Marshall students, faculty join Women’s March on West Virginia

Thirty-six Marshall students and faculty joined nearly 3,000 marchers Saturday, filing around the Capitol complex during the March on West Virginia, an event aimed to promote solidarity and combat the divisive rhetoric they believe has invaded America’s politics.

Kristen Lillvis, assistant English professor and director of graduate programs at Marshall, sponsored Marshall’s bus trip to the event. Lillvis said she was inspired to attend by last semester’s Campus Conversations series, which asked students to consider questions such as “What is civil discourse?” and “What role does the university play?” Lillvis was interested in today’s march because she wanted to give students the chance to take part in a civil, political conversation.

“I know a lot of people have been concerned — not with any one particular political party necessarily — but just with the rhetoric that was surrounding the election,” Lillvis said. “So I thought this was a good opportunity for us to do something about it and for us to show that we support women’s rights and trans rights and human rights at Marshall.”

Thirty-six Marshall students and faculty attended Saturday’s March on West Virginia. (Jared Casto | The Parthenon)

Throughout the crowd, marchers raised signs rejecting President Donald Trump, defending Planned Parenthood and the Affordable Care Act, and promoting equality among women, LGBTQ individuals and those with disabilities. As the crowd gathered, speakers expressed their frustration in the election results, lambasted decisions by the West Virginia Legislature to roll back reproductive rights and joined together in poetry and song.

Elise Gooding, sophomore dietetics major at Marshall, said the march in Charleston and the other marches across the globe are about supporting women and marginalized individuals in America who are feeling threatened by a Trump presidency.
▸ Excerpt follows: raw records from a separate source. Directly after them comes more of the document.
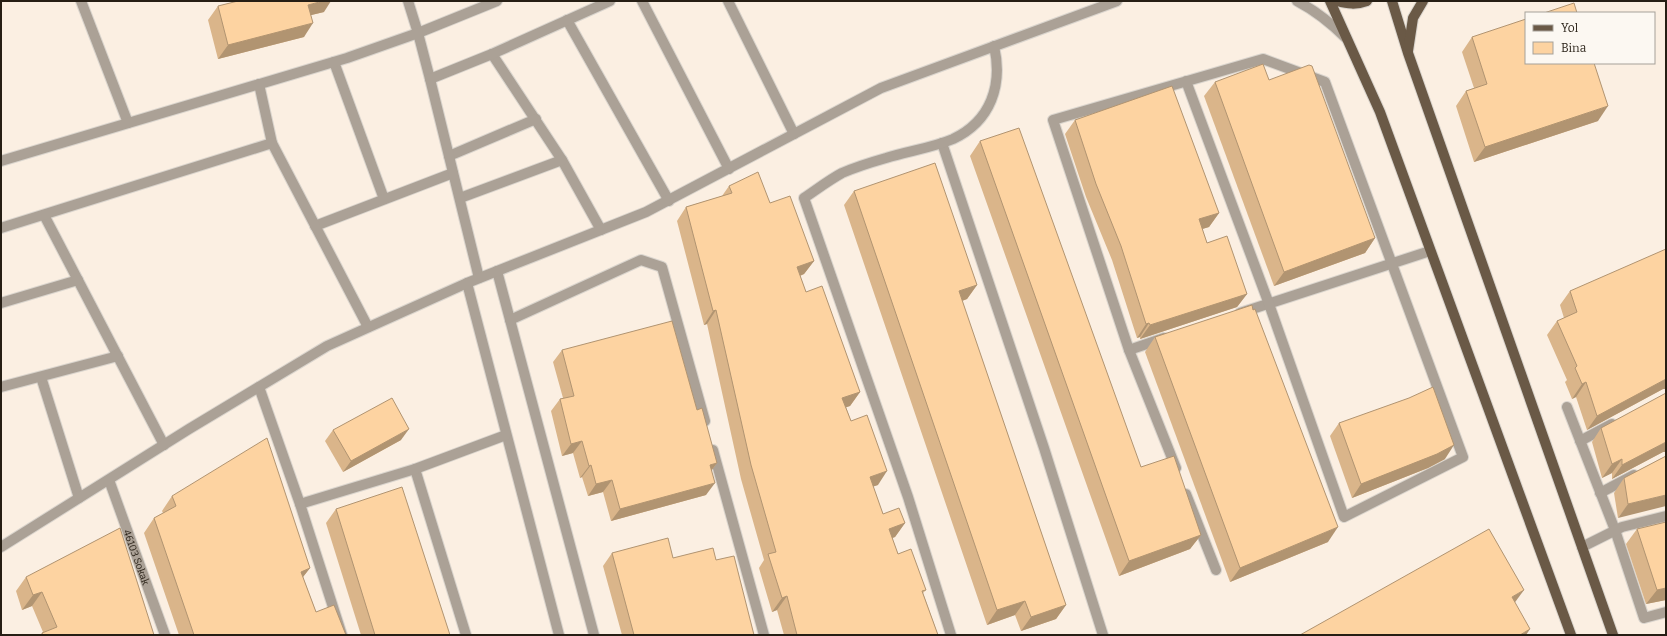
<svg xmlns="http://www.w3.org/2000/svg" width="1667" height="636" viewBox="0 0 1667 636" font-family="Bitter,serif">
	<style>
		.built { fill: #fbefe2; fill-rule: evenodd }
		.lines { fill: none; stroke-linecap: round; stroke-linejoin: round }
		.minor-casing { stroke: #dad5ce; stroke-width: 12 }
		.major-casing { stroke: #dad5ce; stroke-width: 12 }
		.minor { stroke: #aba196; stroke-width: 10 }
		.major { stroke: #6a5946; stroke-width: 10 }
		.wall { fill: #dab58a }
		.shaded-wall { fill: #b19471 }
		.building { fill: #fdd3a1; stroke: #b19471 }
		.labels { text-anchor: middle; stroke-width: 3; stroke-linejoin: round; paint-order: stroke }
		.street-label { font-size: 10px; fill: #261e14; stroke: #fcf8f2 }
	</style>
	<rect width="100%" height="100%" fill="#fcf8f2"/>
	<path class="built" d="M1,1H1666V635H1ZM1526,13H1654V63H1526Z"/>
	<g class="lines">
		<defs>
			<g id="minor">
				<polyline points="81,1 128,123"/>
				<polyline points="408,1 418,33 497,1"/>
				<polyline points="642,1 729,169"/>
				<polyline points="728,1 794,134"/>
				<path d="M1297,1C1316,11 1331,23 1346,38"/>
				<polyline points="567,20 669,201"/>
				<polyline points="492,54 562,160 601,230"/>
				<polyline points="334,62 384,199"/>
				<polyline points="259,84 272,143"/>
				<polyline points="942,143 1044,448 1103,635"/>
				<polyline points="449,156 536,119"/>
				<polyline points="1,161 347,58 418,33 430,79"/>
				<polyline points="460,198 562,160"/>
				<polyline points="44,215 164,445"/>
				<polyline points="315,226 453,173"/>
				<polyline points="1,228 272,143 368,327"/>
				<polyline points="497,271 594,635"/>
				<polyline points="479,278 430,79 492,54 610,1"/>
				<polyline points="467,283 559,635"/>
				<polyline points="1,303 78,280"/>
				<polyline points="1240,313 1430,251"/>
				<polyline points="510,320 641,260 662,267 705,421"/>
				<polyline points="1129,350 1164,338"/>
				<polyline points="41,377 79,498"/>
				<polyline points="1,387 118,356"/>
				<polyline points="259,387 300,504 342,635"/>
				<polyline points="1567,407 1615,530 1644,618 1666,612"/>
				<polyline points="1580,441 1612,424"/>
				<polyline points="713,450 764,635"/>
				<polyline points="1176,468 1129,350 1053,120 1263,59 1325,82 1463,457 1344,517 1269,304 1186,81"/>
				<polyline points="415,469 466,635"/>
				<path id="s1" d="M109,480L165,635"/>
				<polyline points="1600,493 1634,475"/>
				<polyline points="1186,494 1216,570"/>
				<polyline points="300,504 415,469 506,435"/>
				<polyline points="1,547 189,429 327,346 467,283 646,212 881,88 1117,1"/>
				<polyline points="1582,547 1622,527 1666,516"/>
				<path d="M951,635L908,497L804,198C816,190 829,180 842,173C856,167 872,162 886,158C908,151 932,148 953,139C991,121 1003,85 994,46"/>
			</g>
			<g id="major">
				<polyline points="1330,1 1380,112 1571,635"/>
				<path d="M1337,1C1348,4 1356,5 1367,1"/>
				<polyline points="1392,1 1408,53 1613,635"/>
				<polyline points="1408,51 1413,18 1423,1"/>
			</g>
		</defs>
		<use href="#minor" class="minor-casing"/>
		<use href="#major" class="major-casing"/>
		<use href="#minor" class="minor"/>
		<use href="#major" class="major"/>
	</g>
	<g class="wall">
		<polygon points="218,6 324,12 311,15 304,37 218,59 208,20"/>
		<polygon points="1472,37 1598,121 1474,162 1456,106 1466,91 1474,88 1462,52"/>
		<polygon points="1269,80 1375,238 1365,253 1274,286 1204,96 1215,82"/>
		<polygon points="1075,120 1219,213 1209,227 1202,229 1207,243 1247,294 1237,307 1140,339 1140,337 1137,338 1112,260 1086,197 1065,134"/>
		<polygon points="980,141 1141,467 1201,535 1190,549 1119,576 970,156"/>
		<polygon points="729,186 770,203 814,261 804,274 800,276 806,292 860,392 850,406 846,407 851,421 878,485 873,486 883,514 905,523 895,537 892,538 898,554 926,590 923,593 938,635 784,635 777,610 772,612 759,568 764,560 741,479 707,324 704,325 677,221 686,207 722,196"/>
		<polygon points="854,191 977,285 967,299 962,301 1066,605 1056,619 1021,631 1015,615 987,625 844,205"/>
		<polygon points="1570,291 1663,389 1587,430 1576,397 1572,399 1565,382 1567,380 1547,335 1557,321 1564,318 1560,305"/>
		<polygon points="1155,337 1328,542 1230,582 1145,352"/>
		<polygon points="562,350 697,410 717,463 711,471 706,495 611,521 603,492 588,496 582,477 580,478 573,453 562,456 551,411 560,399 563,398 553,362"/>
		<polygon points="1339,423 1445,459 1428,468 1352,498 1330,436"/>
		<polygon points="1601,428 1663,452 1612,479 1612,473 1602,478 1592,442"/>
		<polygon points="333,430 401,440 343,472 325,441"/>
		<polygon points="1666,456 1618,518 1614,493 1624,478"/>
		<polygon points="172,496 310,568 303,577 316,612 346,635 179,635 144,533 154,518 163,513 162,511"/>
		<polygon points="336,509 450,635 361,635 326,523"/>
		<polygon points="1637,529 1666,600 1646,604 1626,544"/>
		<polygon points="612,553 673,558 716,560 754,635 622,635 603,566"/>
		<polygon points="26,577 154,635 40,635 43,632 32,606 22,610 16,591"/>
	</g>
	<g class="shaded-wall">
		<polygon points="323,1 331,1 324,12 299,18 308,5"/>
		<polygon points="313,23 304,37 218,59 228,45"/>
		<polygon points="1608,106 1598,121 1474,162 1485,147"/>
		<polygon points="1219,213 1209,227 1189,233 1199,219"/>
		<polygon points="1375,238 1365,253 1274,286 1284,272"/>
		<polygon points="814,261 804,274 787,281 797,267"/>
		<polygon points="977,285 967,299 948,306 959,291"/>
		<polygon points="1247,294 1237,307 1140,339 1150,325"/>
		<polygon points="716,310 707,324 704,325 713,311"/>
		<polygon points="1149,323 1140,337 1137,338 1146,324"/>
		<polygon points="1666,379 1666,389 1663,389 1587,430 1597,416"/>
		<polygon points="1586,382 1576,397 1572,399 1582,384"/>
		<polygon points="860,392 850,406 832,412 842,398"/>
		<polygon points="409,429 401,440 343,472 351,461"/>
		<polygon points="582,441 573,453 562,456 571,444"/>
		<polygon points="1666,442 1666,452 1663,452 1612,479 1622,465"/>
		<polygon points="1454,445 1445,459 1428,468 1352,498 1361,484"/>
		<polygon points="1622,459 1612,473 1602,478 1612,464"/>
		<polygon points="717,463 708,475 710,465"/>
		<polygon points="591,465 582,477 580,478 589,466"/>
		<polygon points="887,471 878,485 860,491 870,477"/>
		<polygon points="612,480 603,492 588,496 596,484"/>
		<polygon points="715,483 706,495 611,521 620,509"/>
		<polygon points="1666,495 1666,506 1618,518 1628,504"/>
		<polygon points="905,523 895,537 879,543 889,529"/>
		<polygon points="1338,527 1328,542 1230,582 1240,568"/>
		<polygon points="1201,535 1190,549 1119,576 1129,561"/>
		<polygon points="310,568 299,582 301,572"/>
		<polygon points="1666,588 1666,600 1646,604 1657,590"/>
		<polygon points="1524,590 1513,605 1512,597"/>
		<polygon points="42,592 32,606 22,610 33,595"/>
		<polygon points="787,596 777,610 772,612 782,598"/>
		<polygon points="1025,601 1015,615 987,625 997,610"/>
		<polygon points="1066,605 1056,619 1021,631 1031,617"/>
		<polygon points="1530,629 1526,635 1520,635"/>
	</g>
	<g class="building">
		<polygon points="238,1 323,1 308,5 313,23 228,45 218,6"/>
		<polygon points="1574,3 1577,13 1544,13"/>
		<polygon points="1526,19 1526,63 1594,63 1608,106 1485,147 1466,91 1487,84 1472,37"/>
		<polygon points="1263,64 1269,80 1309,65 1312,66 1375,238 1284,272 1215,82"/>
		<polygon points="1172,86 1219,213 1199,219 1207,243 1227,236 1247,294 1150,325 1149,323 1146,324 1121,246 1096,184 1075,120"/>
		<polygon points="1019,128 1141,467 1174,456 1201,535 1129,561 980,141"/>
		<polygon points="935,163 977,285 959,291 1066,605 1031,617 1025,601 997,610 854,191"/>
		<polygon points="758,172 770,203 790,196 814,261 797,267 806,292 822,286 860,392 842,398 851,421 867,415 887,471 870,477 883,514 899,508 905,523 889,529 898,554 911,549 926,590 922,591 938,635 797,635 787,596 782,598 768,554 776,552 751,465 716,310 713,311 686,207 732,193 729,186"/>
		<polygon points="1666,249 1666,379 1597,416 1586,382 1582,384 1575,368 1577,366 1557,321 1577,312 1570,291"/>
		<polygon points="1252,305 1253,310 1255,309 1338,527 1240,568 1155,337"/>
		<polygon points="672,321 697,410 702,408 717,463 710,465 715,483 620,509 612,480 596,484 591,465 589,466 582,441 571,444 560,399 574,396 562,350"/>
		<polygon points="1433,387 1454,445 1437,454 1361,484 1339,423 1409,398"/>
		<polygon points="1666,393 1666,442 1622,465 1622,459 1612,464 1601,428"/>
		<polygon points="392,398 409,429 351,461 333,430"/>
		<polygon points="267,438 310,568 301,572 316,612 334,605 346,635 194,635 154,518 176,506 172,496"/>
		<polygon points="1666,456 1666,495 1628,504 1624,478"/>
		<polygon points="402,487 450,635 375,635 336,509"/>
		<polygon points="1666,522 1666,588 1657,590 1637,529"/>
		<polygon points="120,528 154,635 43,635 42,633 57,627 42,592 33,595 26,577"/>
		<polygon points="1489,529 1524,590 1512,597 1530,629 1520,635 1300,635"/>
		<polygon points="668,538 673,558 713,548 716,560 734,556 754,635 634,635 612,553"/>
	</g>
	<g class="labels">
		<g class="street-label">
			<text dy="4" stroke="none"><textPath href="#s1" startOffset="82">46103 Sokak</textPath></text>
		</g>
	</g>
	<rect width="1667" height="636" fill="none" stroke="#261e14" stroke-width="4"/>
	<rect x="1525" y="12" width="130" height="52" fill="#fcf8f2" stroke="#a6a199"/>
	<rect x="1533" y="25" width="20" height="6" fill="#6a5946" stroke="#a6a199"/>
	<text x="1561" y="32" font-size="12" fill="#261e14">Yol</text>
	<rect x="1533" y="42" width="20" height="12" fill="#fdd3a1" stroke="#a6a199"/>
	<text x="1561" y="52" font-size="12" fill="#261e14">Bina</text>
</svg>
Gooding, who said she was speaking from an LGBTQ+ perspective, said events like these exist to show there are people who support the rights of LGBTQ+ individuals and other minorities.

“It helps you realize that, one, there are people like you out there and, two, if you do choose to accept that part of yourself, then you’re going to be supported and accepted and there are people fighting for your right to exist,” Gooding said. “And that’s a really powerful statement to be able to send to people who may be hiding in the closet and scared to accept who they are.”

Samantha Foresha, sophomore anthropology major, agreed with Gooding’s sentiment, offering that such events could help quell the fears of those who are uncertain about this new administration by showing minorities that they are not alone.

“You don’t have to be afraid every day of your life,” Foresha said. “It shows you there are actual people out there who care about you.”

A sister march of the March on Washington, D.C., organizers are reporting over 2,800 in attendance at the West Virginia event, exceeding the 1,300 RSVPs on the event’s Facebook page and dwarfing the initial goal of 100 attendees.

Women’s marches were scattered across the world today, with crowds estimated at half a million in D.C and Los Angeles, a quarter million in Chicago, and over a hundred thousand in Boston and Denver. Marches are also taking place in London, Mexico City and other global locations.

According to the The Washington Post, the D.C. marchers outnumbered Friday’s inaugural crowd, which was estimated at 250,000.